Ivor-Lewis Esophagectomy
In this method, the surgeon makes one incision in the abdomen and one in the chest along the ribs. The lower half of the esophagus is removed through the abdominal incision, and the stomach is attached to the upper esophagus in the chest.

Total Esophagectomy
This surgery is used to remove the entire esophagus when there are large tumors in the middle of the esophagus. The surgeon makes incisions in three places: the abdomen, chest, and neck. The esophagus is separated from other chest structures and organs through these incisions, and then it’s removed. The surgeon will create a new passage for food from the throat to the stomach, typically with a segment of the small intestine or colon.

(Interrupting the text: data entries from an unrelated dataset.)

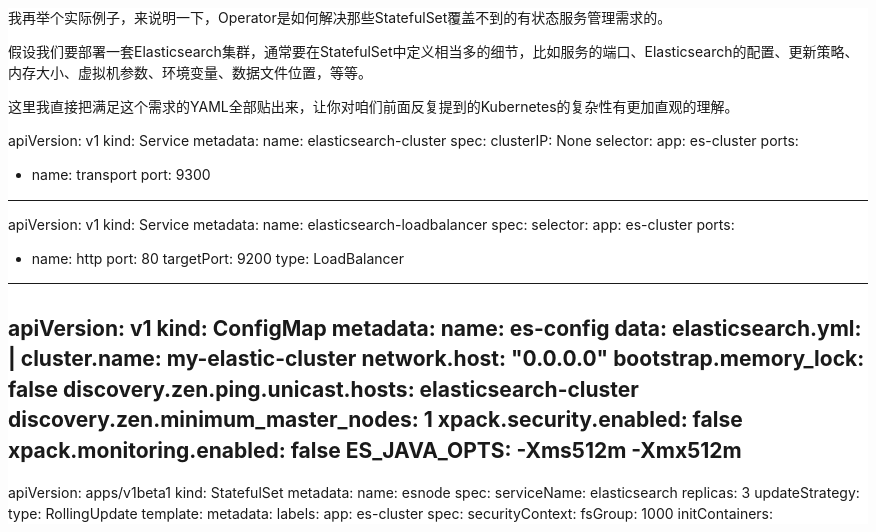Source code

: 我再举个实际例子，来说明一下，Operator是如何解决那些StatefulSet覆盖不到的有状态服务管理需求的。

假设我们要部署一套Elasticsearch集群，通常要在StatefulSet中定义相当多的细节，比如服务的端口、Elasticsearch的配置、更新策略、内存大小、虚拟机参数、环境变量、数据文件位置，等等。

这里我直接把满足这个需求的YAML全部贴出来，让你对咱们前面反复提到的Kubernetes的复杂性有更加直观的理解。

apiVersion: v1
kind: Service
metadata:
  name: elasticsearch-cluster
spec:
  clusterIP: None
  selector:
    app: es-cluster
  ports:
  - name: transport
    port: 9300
---
apiVersion: v1
kind: Service
metadata:
  name: elasticsearch-loadbalancer
spec:
  selector:
    app: es-cluster
  ports:
  - name: http
    port: 80
    targetPort: 9200
  type: LoadBalancer
---
apiVersion: v1
kind: ConfigMap
metadata:
  name: es-config
data:
  elasticsearch.yml: |
    cluster.name: my-elastic-cluster
    network.host: "0.0.0.0"
    bootstrap.memory_lock: false
    discovery.zen.ping.unicast.hosts: elasticsearch-cluster
    discovery.zen.minimum_master_nodes: 1
    xpack.security.enabled: false
    xpack.monitoring.enabled: false
  ES_JAVA_OPTS: -Xms512m -Xmx512m
---
apiVersion: apps/v1beta1
kind: StatefulSet
metadata:
  name: esnode
spec:
  serviceName: elasticsearch
  replicas: 3
  updateStrategy:
    type: RollingUpdate
  template:
    metadata:
      labels:
        app: es-cluster
    spec:
      securityContext:
        fsGroup: 1000
      initContainers:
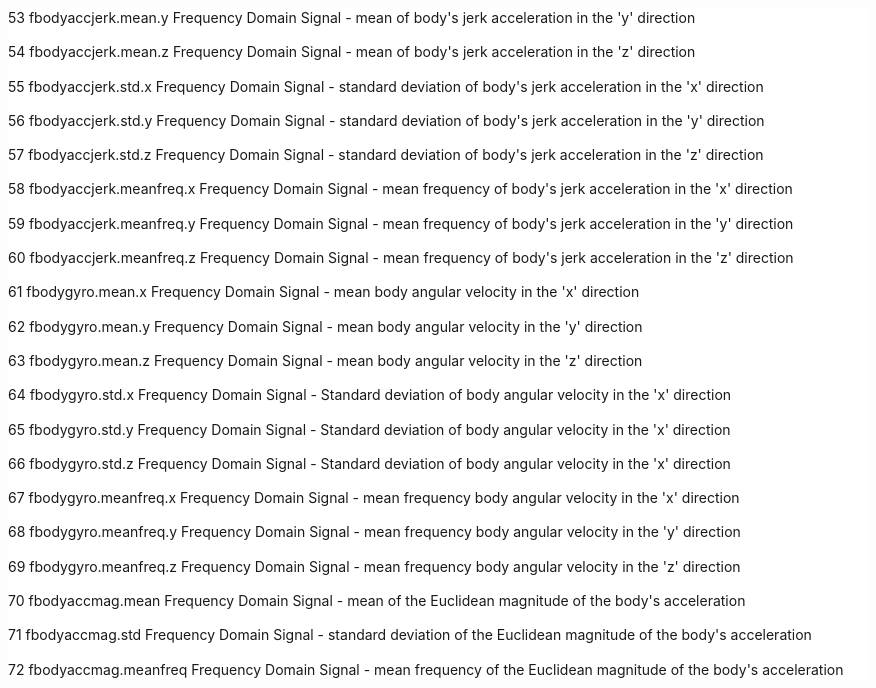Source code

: 53	fbodyaccjerk.mean.y
		Frequency Domain Signal - mean of body's jerk acceleration in the 'y' direction

54	fbodyaccjerk.mean.z
		Frequency Domain Signal - mean of body's jerk acceleration in the 'z' direction

55	fbodyaccjerk.std.x
		Frequency Domain Signal - standard deviation of body's jerk acceleration in the 'x' direction

56	fbodyaccjerk.std.y
		Frequency Domain Signal - standard deviation of body's jerk acceleration in the 'y' direction

57	fbodyaccjerk.std.z
		Frequency Domain Signal - standard deviation of body's jerk acceleration in the 'z' direction

58	fbodyaccjerk.meanfreq.x
		Frequency Domain Signal - mean frequency of body's jerk acceleration in the 'x' direction

59	fbodyaccjerk.meanfreq.y
		Frequency Domain Signal - mean frequency of body's jerk acceleration in the 'y' direction

60	fbodyaccjerk.meanfreq.z
		Frequency Domain Signal - mean frequency of body's jerk acceleration in the 'z' direction

61	fbodygyro.mean.x
		Frequency Domain Signal - mean body angular velocity in the 'x' direction

62	fbodygyro.mean.y
		Frequency Domain Signal - mean body angular velocity in the 'y' direction

63	fbodygyro.mean.z
		Frequency Domain Signal - mean body angular velocity in the 'z' direction

64	fbodygyro.std.x
		Frequency Domain Signal - Standard deviation of body angular velocity in the 'x' direction

65	fbodygyro.std.y
		Frequency Domain Signal - Standard deviation of body angular velocity in the 'x' direction

66	fbodygyro.std.z
		Frequency Domain Signal - Standard deviation of body angular velocity in the 'x' direction

67	fbodygyro.meanfreq.x
		Frequency Domain Signal - mean frequency body angular velocity in the 'x' direction

68	fbodygyro.meanfreq.y
		Frequency Domain Signal - mean frequency body angular velocity in the 'y' direction

69	fbodygyro.meanfreq.z
		Frequency Domain Signal - mean frequency body angular velocity in the 'z' direction

70	fbodyaccmag.mean
		Frequency Domain Signal - mean of the Euclidean magnitude of the body's acceleration

71	fbodyaccmag.std
		Frequency Domain Signal - standard deviation of the Euclidean magnitude of the body's acceleration

72	fbodyaccmag.meanfreq
		Frequency Domain Signal - mean frequency of the Euclidean magnitude of the body's acceleration
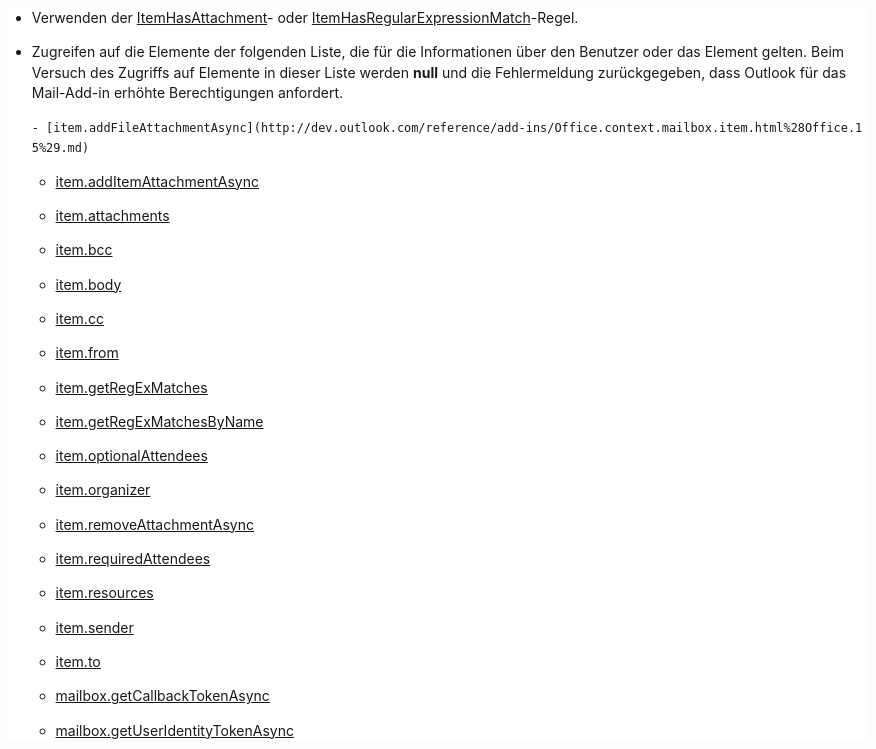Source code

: - Verwenden der [ItemHasAttachment](http://msdn.microsoft.com/de-de/library/031db7be-8a25-5185-a9c3-93987e10c6c2%28Office.15%29.aspx)- oder [ItemHasRegularExpressionMatch](http://msdn.microsoft.com/de-de/library/bfb726cd-81b0-a8d5-644f-2ca90a5273fc%28Office.15%29.aspx)-Regel. 
    
- Zugreifen auf die Elemente der folgenden Liste, die für die Informationen über den Benutzer oder das Element gelten. Beim Versuch des Zugriffs auf Elemente in dieser Liste werden  **null** und die Fehlermeldung zurückgegeben, dass Outlook für das Mail-Add-in erhöhte Berechtigungen anfordert.
    
      - [item.addFileAttachmentAsync](http://dev.outlook.com/reference/add-ins/Office.context.mailbox.item.html%28Office.15%29.md)
    
  - [item.addItemAttachmentAsync](http://dev.outlook.com/reference/add-ins/Office.context.mailbox.item.html%28Office.15%29.md)
    
  - [item.attachments](http://dev.outlook.com/reference/add-ins/Office.context.mailbox.item.html%28Office.15%29.md)
    
  - [item.bcc](http://dev.outlook.com/reference/add-ins/Office.context.mailbox.item.html%28Office.15%29.md)
    
  - [item.body](http://dev.outlook.com/reference/add-ins/Office.context.mailbox.item.html%28Office.15%29.md)
    
  - [item.cc](http://dev.outlook.com/reference/add-ins/Office.context.mailbox.item.html%28Office.15%29.md)
    
  - [item.from](http://dev.outlook.com/reference/add-ins/Office.context.mailbox.item.html%28Office.15%29.md)
    
  - [item.getRegExMatches](http://dev.outlook.com/reference/add-ins/Office.context.mailbox.item.html%28Office.15%29.md)
    
  - [item.getRegExMatchesByName](http://dev.outlook.com/reference/add-ins/Office.context.mailbox.item.html%28Office.15%29.md)
    
  - [item.optionalAttendees](http://dev.outlook.com/reference/add-ins/Office.context.mailbox.item.html%28Office.15%29.md)
    
  - [item.organizer](http://dev.outlook.com/reference/add-ins/Office.context.mailbox.item.html%28Office.15%29.md)
    
  - [item.removeAttachmentAsync](http://dev.outlook.com/reference/add-ins/Office.context.mailbox.item.html%28Office.15%29.md)
    
  - [item.requiredAttendees](http://dev.outlook.com/reference/add-ins/Office.context.mailbox.item.html%28Office.15%29.md)
    
  - [item.resources](http://dev.outlook.com/reference/add-ins/Office.context.mailbox.item.html%28Office.15%29.md)
    
  - [item.sender](http://dev.outlook.com/reference/add-ins/Office.context.mailbox.item.html%28Office.15%29.md)
    
  - [item.to](http://dev.outlook.com/reference/add-ins/Office.context.mailbox.item.html%28Office.15%29.md)
    
  - [mailbox.getCallbackTokenAsync](http://dev.outlook.com/reference/add-ins/Office.context.mailbox.html%28Office.15%29.md)
    
  - [mailbox.getUserIdentityTokenAsync](http://dev.outlook.com/reference/add-ins/Office.context.mailbox.html%28Office.15%29.md)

Minimally Invasive Surgery
For many patients, surgeons can use a minimally invasive approach to remove the part of the esophagus affected by cancer.


The surgery is performed through five small incisions that are one-quarter to one-half inch long. The surgeon inserts a fiber-optic camera through the incisions in order to see the esophagus and other structures without having to make any large incisions in the neck, chest, or abdomen. Through the other small incisions, the surgeon operates using small surgical instruments.

When the incisions are made in the chest, this type of surgery is called a thoracoscopy. When the incisions are in the abdomen, the surgery is called a laparoscopy. The benefits to both are less pain, faster recovery, and fewer problems with incisions.

Most SCCA patients who need surgery for esophageal cancer can have minimally invasive surgery. Our surgeons are among the country’s leading experts in minimally invasive surgery. You and your doctor will discuss whether this approach is right for you.

Surgery Risks

All surgeries carry some risks. A major complication that can occur with esophageal surgery is that the esophagus leaks where it was cut and reattached. Other complications can include atrial fibrillation, pneumonia, lung collapse, bowel obstruction, and vocal-cord paralysis or long-term hoarseness.  To reduce your risk of major complications from esophageal surgery, it is important to go to a hospital where the surgeons have extensive experience performing these procedures.

After Surgery

After surgery is performed, it is typical to spend a week or more in the hospital to recover. In some cases, recovery can take up to six months. Your SCCA team members will work with you to ensure you receive the care and support you need during your recovery time.

After esophageal surgery, dietary habits often have to change. Eating smaller portions of soft foods, avoiding high-fat and spicy dishes, and not drinking liquids with meals are all common changes patients make after esophageal cancer surgery. Many people find it easier to puree meals. You may also find it helpful to eat more slowly and to stand or sit upright for a few hours after meals to reduce reflux and regurgitation. We provide nutrition support to help you make these adjustments while getting the nutrition you need.